(Assigned task) Your reply should reproduce each line below exactly and carry none of the pictures.

(Supplied records)
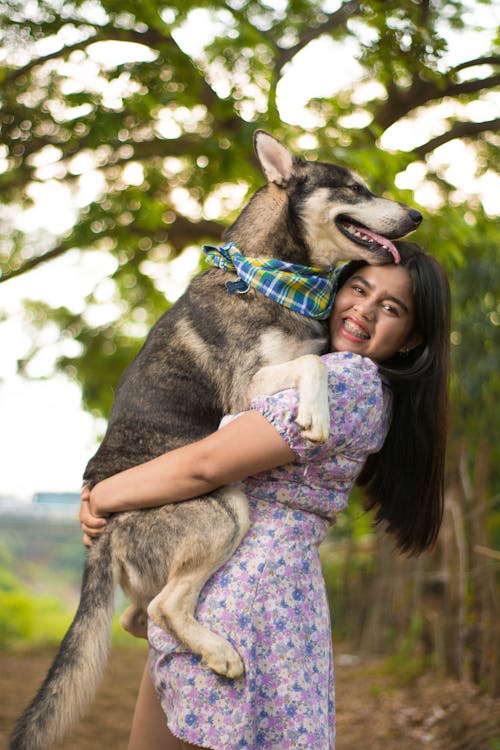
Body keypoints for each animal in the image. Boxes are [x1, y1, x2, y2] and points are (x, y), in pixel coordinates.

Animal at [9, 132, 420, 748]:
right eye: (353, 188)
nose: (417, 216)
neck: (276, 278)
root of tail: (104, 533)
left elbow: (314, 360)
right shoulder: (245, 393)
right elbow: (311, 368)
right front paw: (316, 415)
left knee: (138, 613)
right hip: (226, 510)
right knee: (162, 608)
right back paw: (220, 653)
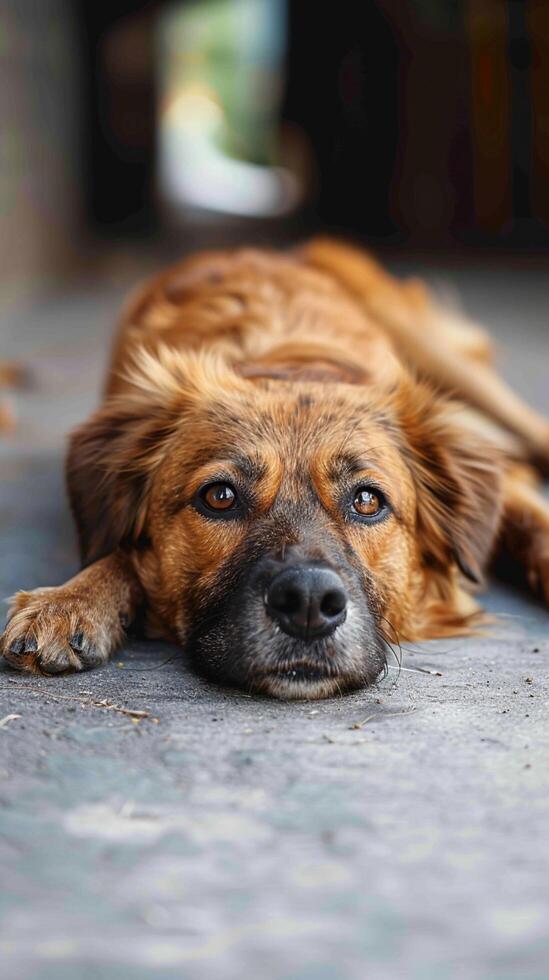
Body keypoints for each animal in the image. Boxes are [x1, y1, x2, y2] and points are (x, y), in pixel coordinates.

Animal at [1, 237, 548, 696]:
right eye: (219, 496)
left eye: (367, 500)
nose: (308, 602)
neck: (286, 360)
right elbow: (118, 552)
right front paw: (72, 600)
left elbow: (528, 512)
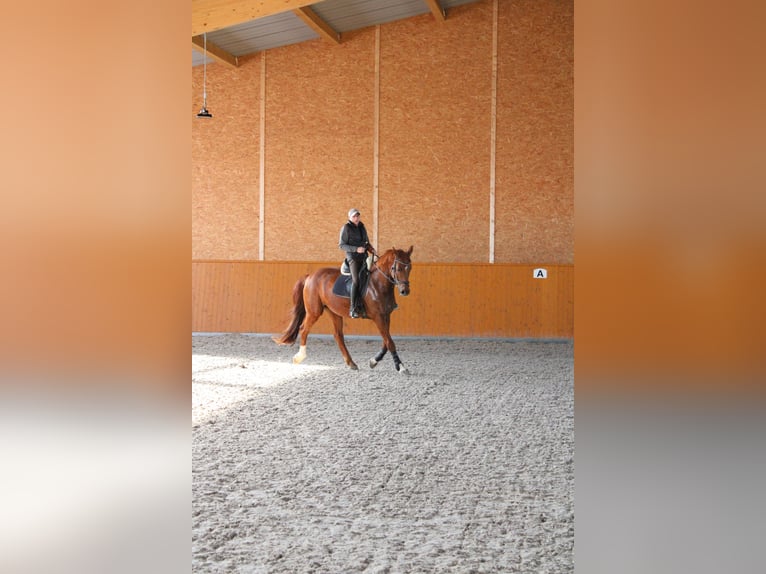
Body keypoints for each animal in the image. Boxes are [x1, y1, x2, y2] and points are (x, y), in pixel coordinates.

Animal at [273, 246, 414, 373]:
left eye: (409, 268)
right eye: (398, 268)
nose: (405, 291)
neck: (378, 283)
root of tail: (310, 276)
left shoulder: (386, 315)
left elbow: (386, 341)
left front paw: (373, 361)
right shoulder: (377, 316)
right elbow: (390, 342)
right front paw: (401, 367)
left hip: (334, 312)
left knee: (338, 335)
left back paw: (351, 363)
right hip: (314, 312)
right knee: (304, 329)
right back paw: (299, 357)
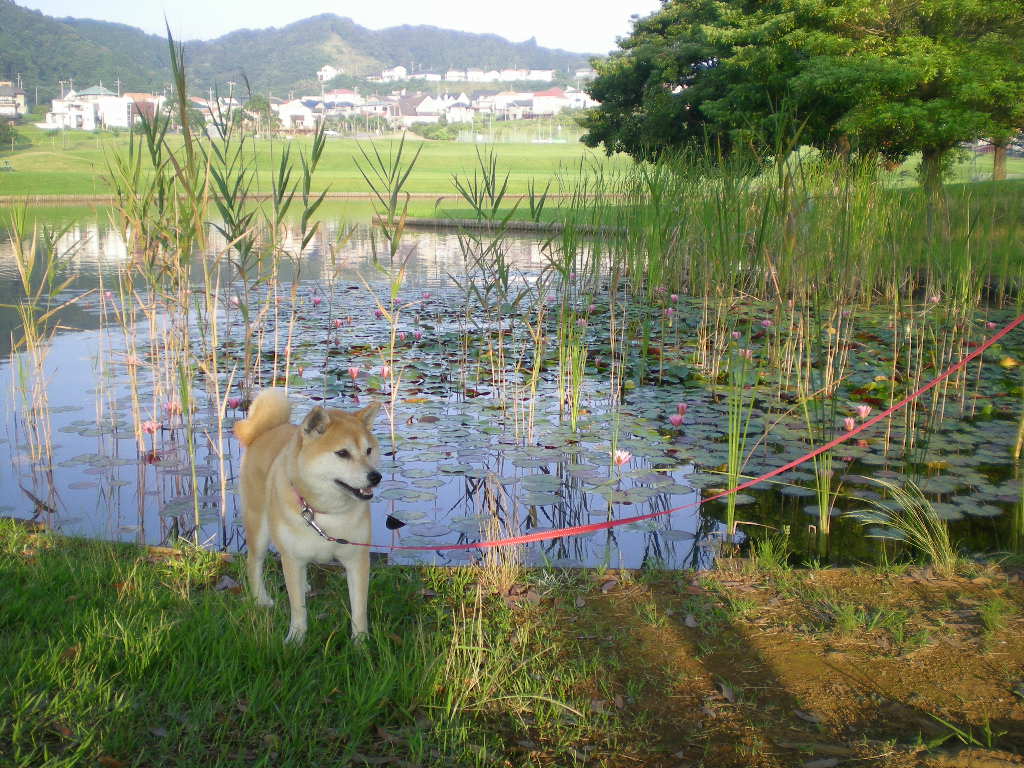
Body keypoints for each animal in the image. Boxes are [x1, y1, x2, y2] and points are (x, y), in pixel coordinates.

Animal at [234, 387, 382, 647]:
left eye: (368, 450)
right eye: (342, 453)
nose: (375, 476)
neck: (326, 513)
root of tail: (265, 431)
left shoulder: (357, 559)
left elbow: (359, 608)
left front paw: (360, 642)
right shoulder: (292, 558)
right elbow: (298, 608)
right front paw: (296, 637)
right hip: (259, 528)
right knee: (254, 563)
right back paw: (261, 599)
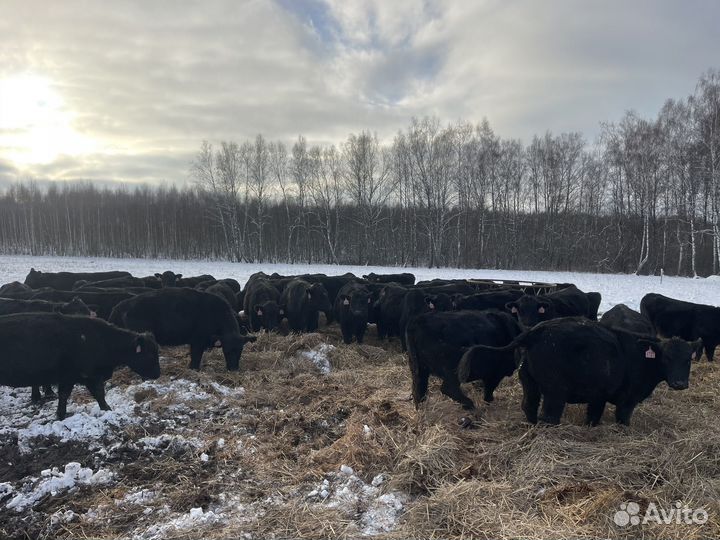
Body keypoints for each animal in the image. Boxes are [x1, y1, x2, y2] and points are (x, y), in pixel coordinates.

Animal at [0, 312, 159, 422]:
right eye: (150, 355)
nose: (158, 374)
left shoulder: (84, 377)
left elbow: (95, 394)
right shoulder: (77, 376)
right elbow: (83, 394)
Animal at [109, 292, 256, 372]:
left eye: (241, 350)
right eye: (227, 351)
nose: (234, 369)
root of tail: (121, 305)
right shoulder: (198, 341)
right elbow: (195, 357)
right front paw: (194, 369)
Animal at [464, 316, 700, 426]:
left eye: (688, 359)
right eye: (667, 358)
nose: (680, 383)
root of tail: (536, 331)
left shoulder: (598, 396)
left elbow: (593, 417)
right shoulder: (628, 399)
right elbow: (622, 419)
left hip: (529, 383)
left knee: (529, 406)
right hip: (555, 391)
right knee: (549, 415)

(Task solution)
Body keypoints for each animal in the image. Boxes are [x1, y1, x2, y2] and points are (x, y), in pixel coordinates.

Animal at [9, 132, 420, 748]:
right eye: (353, 188)
nose: (417, 216)
neck: (276, 278)
root of tail: (104, 533)
left elbow: (314, 360)
right shoulder: (245, 393)
right elbow: (311, 368)
right front paw: (316, 415)
left knee: (138, 613)
right hip: (226, 510)
right knee: (162, 608)
right back paw: (220, 653)
Body keypoints for each animal in the image. Boxes are [x1, y1, x2, y2] and points are (x, y), in pixel coordinates.

Animal at [1, 237, 548, 696]:
right eye: (219, 496)
left eye: (367, 500)
nose: (308, 602)
neck: (286, 360)
right elbow: (118, 552)
right front paw: (72, 600)
left elbow: (528, 512)
Body keypoints for each animal in the image. Boxes are [x1, y1, x2, y2] and points are (x, y), in pixel coordinates.

Animal at [273, 246, 414, 373]:
left eye: (409, 268)
right eye: (398, 268)
nose: (405, 291)
neck: (378, 283)
root of tail: (310, 276)
left shoulder: (386, 315)
left elbow: (386, 341)
left front paw: (373, 361)
right shoulder: (377, 316)
right elbow: (390, 342)
right front paw: (401, 367)
left hip: (334, 312)
left knee: (338, 335)
left back paw: (351, 363)
right hip: (314, 312)
right knee: (304, 329)
right back paw: (299, 357)
Body keypoints for each animal in the image. Boxes are [x1, y1, x2, y2] and points are (x, y), in pixel coordinates.

Animal at [234, 387, 382, 647]:
left eye: (368, 450)
right eye: (342, 453)
nose: (375, 476)
neck: (326, 513)
root of tail: (265, 431)
left shoulder: (357, 559)
left elbow: (359, 608)
left front paw: (360, 642)
right shoulder: (292, 558)
right elbow: (298, 608)
right front paw: (296, 637)
right hip: (259, 528)
right knee: (254, 563)
right back paw: (261, 599)
Body keypoints for each animal in the image. Boxes are [x1, y1, x2, y2] and points are (x, y), in pixel coordinates.

Animal at [0, 312, 159, 422]:
right eye: (150, 355)
nose: (158, 374)
left shoulder: (84, 377)
left elbow: (95, 394)
right shoulder: (77, 376)
right elbow: (83, 394)
Animal at [109, 292, 256, 372]:
left eye: (241, 350)
right eye: (227, 351)
nose: (234, 369)
root of tail: (121, 305)
right shoulder: (198, 341)
right elbow: (195, 357)
right front paw: (194, 369)
Animal at [464, 316, 700, 426]:
left eye: (688, 359)
right eye: (667, 358)
nose: (680, 383)
root of tail: (536, 331)
left shoulder: (598, 396)
left elbow: (593, 417)
right shoulder: (628, 399)
right elbow: (622, 419)
left hip: (529, 383)
left knee: (529, 406)
right hip: (555, 391)
right knee: (549, 415)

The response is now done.